═════ Belge Alıntısı

AYRIMCI ÜCRET POLİTİKALARINDAN VAZGEÇİLSİN!

267

Bugün, ülke genelinde yapılan basın toplantıları ile, AKP’nin kamuda ayrımcı politikaları protesto edilmiş, son olarak Bakanlar Kurulu Kararı ile 1 Temmuz’dan geçerli olarak planlanan Türk
Silahlı Kuvvetleri Personeline yapılacak %5’lik zammın, genelde kamu emekçileri özel de ise askeri işyerlerinde çalışan sivil kamu emekçileri arasında ayrımcılık yarattığına dikkat çekilmiş ve sendikamızın görüşleri kamuoyuyla paylaşılmıştır.
Basın toplantısında okunan metin aşağıdadır.


Bakanlar Kurulu Kararıyla 1 Temmuz 2015 tarihinden geçerli olmak üzere Türk Silahlı Kuvvetleri Personeline (Subay, Astsubay, Uzman çavuş) ortalama %5 zam yapılacağı basın kanalıyla ilan edilmiş durumdadır. Buna göre yan ödemeye yansıyacak olan iyileştirme tüm rütbeli personeli kapsayacak, Subay, Astsubay, Uzman çavuşlara 119 TL ile 644 TL arasında değişen tutarlarda zam yapılacaktır.
Bakanlar Kurulu Kararıyla askeri personele yapılan zam, daha önce hakim ve savcılara yapılan zamda olduğu gibi Toplu Sözleşme düzeneğini bir kez daha delmiş, Toplu Sözleşmenin AKP Hükümeti açısından formaliteden ibaret olduğunu ortaya koymuştur. AKP Hükümetinin Toplu Sözleşmenin altını boşaltan keyfi yaklaşımları karşısında yetkili konfederasyon yandaş Memur-Sen ise kılını kıpırdatmamaktadır.
2013 yılında çalışma Bakanı ile yandaş Memur-Sen arasında imzalanan 2014-2015 satış sözleşmesine göre kamu emekçileri 123 TL zam almış,
enflasyon farkından yararlanamamış, 2015 yılında ise %3+3 zamma reva görülmüştür. Ocak/2015’te %3 zam alan kamu emekçileri Temmuz/2015’te de %3 zam ile birlikte enflasyon farkı alacaktır. 2014 yılında açıkça gasp edilen enflasyondan kaynaklanan fark, her zamanki gibi istatistik oyunlarıyla en aza indirilmeye çalışılacak.
Bu tablo kamu emekçileri yoksulluk sınırının yarısı kadar ücret alırken, ikinci vergi dilimine geçiş nedeniyle kayıplar yaşarken, neredeyse tüm kamu hizmetlerine para ödemek zorundayken, kredi kartı ve tüketici kredileriyle boğuşurken gerçekleşmiştir. Yandaş sendika ise kamu emekçilerinin yoksullaştırılmasına payanda olmuştur.

══════════
═════ Veri Kümesi İçeriği

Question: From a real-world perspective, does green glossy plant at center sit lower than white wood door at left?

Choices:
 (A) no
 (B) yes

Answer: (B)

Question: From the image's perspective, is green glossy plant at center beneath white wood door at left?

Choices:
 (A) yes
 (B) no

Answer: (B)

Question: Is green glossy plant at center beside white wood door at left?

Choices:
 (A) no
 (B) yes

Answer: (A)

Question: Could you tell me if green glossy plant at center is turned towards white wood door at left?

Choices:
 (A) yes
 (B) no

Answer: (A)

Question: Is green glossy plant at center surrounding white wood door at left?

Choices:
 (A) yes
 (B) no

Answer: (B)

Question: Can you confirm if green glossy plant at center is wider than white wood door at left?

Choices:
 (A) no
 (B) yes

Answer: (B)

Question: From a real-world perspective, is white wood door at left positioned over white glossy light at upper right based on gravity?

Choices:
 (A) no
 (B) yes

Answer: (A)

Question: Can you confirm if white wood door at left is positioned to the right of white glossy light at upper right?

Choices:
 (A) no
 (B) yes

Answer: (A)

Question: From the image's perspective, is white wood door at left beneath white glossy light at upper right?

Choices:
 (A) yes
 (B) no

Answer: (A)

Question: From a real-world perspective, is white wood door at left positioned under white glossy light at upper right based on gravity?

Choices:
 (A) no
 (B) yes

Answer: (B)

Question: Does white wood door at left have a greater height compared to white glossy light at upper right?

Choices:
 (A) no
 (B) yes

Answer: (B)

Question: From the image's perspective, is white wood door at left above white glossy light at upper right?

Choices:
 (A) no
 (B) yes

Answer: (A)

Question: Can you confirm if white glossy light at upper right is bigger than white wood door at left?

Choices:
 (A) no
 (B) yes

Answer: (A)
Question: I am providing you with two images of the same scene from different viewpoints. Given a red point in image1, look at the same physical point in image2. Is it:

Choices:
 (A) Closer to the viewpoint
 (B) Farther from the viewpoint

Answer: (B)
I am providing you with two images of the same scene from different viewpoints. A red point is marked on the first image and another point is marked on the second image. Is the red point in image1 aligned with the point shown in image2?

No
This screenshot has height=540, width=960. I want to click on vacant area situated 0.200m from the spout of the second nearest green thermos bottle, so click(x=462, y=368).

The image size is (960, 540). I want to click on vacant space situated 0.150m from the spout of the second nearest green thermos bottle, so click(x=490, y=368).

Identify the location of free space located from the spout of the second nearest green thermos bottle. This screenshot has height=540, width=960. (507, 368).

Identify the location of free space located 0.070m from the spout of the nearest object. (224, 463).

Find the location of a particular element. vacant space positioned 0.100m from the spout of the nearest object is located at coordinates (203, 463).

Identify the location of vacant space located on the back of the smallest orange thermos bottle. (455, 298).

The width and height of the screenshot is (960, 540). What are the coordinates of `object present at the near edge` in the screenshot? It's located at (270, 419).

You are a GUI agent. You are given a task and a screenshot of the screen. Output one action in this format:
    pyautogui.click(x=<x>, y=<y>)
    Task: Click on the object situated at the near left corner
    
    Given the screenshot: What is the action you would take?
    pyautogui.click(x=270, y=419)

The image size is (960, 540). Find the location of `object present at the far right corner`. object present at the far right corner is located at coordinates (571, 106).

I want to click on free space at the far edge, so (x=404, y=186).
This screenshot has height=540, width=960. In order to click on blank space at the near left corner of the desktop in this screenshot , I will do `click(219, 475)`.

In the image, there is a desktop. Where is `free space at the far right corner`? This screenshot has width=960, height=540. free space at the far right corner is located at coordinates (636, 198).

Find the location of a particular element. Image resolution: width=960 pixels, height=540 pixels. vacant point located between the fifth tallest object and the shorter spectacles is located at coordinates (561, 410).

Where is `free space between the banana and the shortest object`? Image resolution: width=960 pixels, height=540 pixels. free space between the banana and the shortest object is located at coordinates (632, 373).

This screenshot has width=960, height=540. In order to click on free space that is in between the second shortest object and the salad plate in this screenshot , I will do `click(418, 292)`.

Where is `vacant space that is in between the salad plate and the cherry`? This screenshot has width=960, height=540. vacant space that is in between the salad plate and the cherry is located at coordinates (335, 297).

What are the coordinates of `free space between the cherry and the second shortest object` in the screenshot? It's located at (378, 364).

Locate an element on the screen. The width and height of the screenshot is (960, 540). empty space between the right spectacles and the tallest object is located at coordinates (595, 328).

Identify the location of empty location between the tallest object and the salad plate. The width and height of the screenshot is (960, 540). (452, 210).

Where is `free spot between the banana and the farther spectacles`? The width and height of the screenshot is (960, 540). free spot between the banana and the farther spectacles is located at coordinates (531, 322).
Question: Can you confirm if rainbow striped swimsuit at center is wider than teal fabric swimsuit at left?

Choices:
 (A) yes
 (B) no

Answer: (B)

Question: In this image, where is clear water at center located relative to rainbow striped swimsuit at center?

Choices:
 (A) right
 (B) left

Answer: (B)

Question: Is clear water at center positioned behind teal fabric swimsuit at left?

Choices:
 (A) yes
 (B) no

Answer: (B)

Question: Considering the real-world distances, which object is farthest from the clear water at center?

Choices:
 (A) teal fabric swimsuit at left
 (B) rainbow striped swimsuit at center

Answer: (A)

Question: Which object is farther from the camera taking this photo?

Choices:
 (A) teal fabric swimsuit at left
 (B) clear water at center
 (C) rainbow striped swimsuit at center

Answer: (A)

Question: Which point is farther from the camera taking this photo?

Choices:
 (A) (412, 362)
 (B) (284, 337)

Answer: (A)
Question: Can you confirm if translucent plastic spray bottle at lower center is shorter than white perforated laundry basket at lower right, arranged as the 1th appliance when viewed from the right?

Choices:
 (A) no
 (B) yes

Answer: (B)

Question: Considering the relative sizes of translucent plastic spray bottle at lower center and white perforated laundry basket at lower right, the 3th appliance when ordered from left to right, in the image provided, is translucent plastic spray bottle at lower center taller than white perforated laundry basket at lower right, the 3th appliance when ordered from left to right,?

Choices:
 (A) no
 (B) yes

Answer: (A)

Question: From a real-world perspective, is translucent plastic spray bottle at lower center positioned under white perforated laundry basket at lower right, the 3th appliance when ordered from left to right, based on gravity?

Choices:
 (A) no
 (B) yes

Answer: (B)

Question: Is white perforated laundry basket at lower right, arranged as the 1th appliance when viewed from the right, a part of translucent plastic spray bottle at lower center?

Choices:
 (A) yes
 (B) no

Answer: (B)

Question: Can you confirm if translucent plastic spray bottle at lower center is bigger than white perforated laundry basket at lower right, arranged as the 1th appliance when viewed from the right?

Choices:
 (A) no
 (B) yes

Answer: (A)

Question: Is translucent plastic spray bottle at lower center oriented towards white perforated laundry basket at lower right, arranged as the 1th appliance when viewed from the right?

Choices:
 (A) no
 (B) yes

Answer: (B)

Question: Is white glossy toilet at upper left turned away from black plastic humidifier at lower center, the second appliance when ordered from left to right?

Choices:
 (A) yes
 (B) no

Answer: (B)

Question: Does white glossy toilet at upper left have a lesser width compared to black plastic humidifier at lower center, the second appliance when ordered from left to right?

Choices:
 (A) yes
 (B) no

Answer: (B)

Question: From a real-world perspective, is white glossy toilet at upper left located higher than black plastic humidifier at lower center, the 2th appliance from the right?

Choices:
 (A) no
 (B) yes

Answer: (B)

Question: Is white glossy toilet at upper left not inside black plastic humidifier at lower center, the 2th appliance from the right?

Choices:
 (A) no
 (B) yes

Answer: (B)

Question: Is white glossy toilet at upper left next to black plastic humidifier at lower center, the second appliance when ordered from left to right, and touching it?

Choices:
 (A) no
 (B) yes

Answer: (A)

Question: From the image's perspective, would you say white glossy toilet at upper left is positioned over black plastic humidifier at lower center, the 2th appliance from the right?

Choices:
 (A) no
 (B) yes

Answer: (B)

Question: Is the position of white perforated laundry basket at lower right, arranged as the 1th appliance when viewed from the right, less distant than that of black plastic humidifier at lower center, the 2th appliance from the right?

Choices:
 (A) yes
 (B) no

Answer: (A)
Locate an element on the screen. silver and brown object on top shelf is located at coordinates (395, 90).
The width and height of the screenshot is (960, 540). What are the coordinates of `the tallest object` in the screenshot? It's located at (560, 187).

══════════

* Sorular *
**1)** Listede "Question: From the image's perspective, would" ifadesini içeren satırdan listenin sonuna kadar olan her şeyi, iki uç da dahil, hiç değiştirmeden tekrar yazın.
**2)** Ayrımcı ücret politikalarına dair basın açıklamasını son cümlesinden sonra sürdürün.

* Çözülmüş Görevler *
**1)**
Question: From the image's perspective, would you say white glossy toilet at upper left is positioned over black plastic humidifier at lower center, the 2th appliance from the right?

Choices:
 (A) no
 (B) yes

Answer: (B)

Question: Is the position of white perforated laundry basket at lower right, arranged as the 1th appliance when viewed from the right, less distant than that of black plastic humidifier at lower center, the 2th appliance from the right?

Choices:
 (A) yes
 (B) no

Answer: (A)
Locate an element on the screen. silver and brown object on top shelf is located at coordinates (395, 90).
The width and height of the screenshot is (960, 540). What are the coordinates of `the tallest object` in the screenshot? It's located at (560, 187).

**2)**
Diğer taraftan askeri personelle aynı koşullarda hizmet üreten ve idari açıdan askeri kanunlara tabi olan sivil kamu emekçileri yapılan zam kapsamı dışında tutulmuştur. Adalet Bakanlığında yargı emekçilerine yapılan haksızlık bu kez askeri işyerlerindeki sivil kamu emekçilerine yapılmaktadır.
Askeri işyerlerindeki sivil kamu emekçileri, 657 Sayılı Devlet Memurları Kanununun 232 ve 233. Maddeleri gereğince Türk Silahlı Kuvvetleri İç Hizmet Kanun ve Yönetmeliğine tabi olarak çalıştırılmaktadır. çalışma koşulları askeri kanun ve yönetmeliklere göre belirlenen sivil kamu emekçilerinin mali hakları ise 657 Sayılı Yasa kapsamında değerlendirilmektedir.
Bu durumda askeri işyerlerinde askeri personelle aynı koşullarda, benzer işleri yapan sivil kamu emekçileri askeri personelin yıpranma tazminatı, risk tazminatı, arazi tazminatı, asayiş tazminatı ve benzeri tazminatlarından sivil kamu emekçileri yararlanamamaktadır. Sosyal tesislerin kullanımında, lojman tahsisinde, yemek yardımında askeri personel ile sivil kamu emekçileri arasında eşitsiz yaklaşımlar bulunmaktadır.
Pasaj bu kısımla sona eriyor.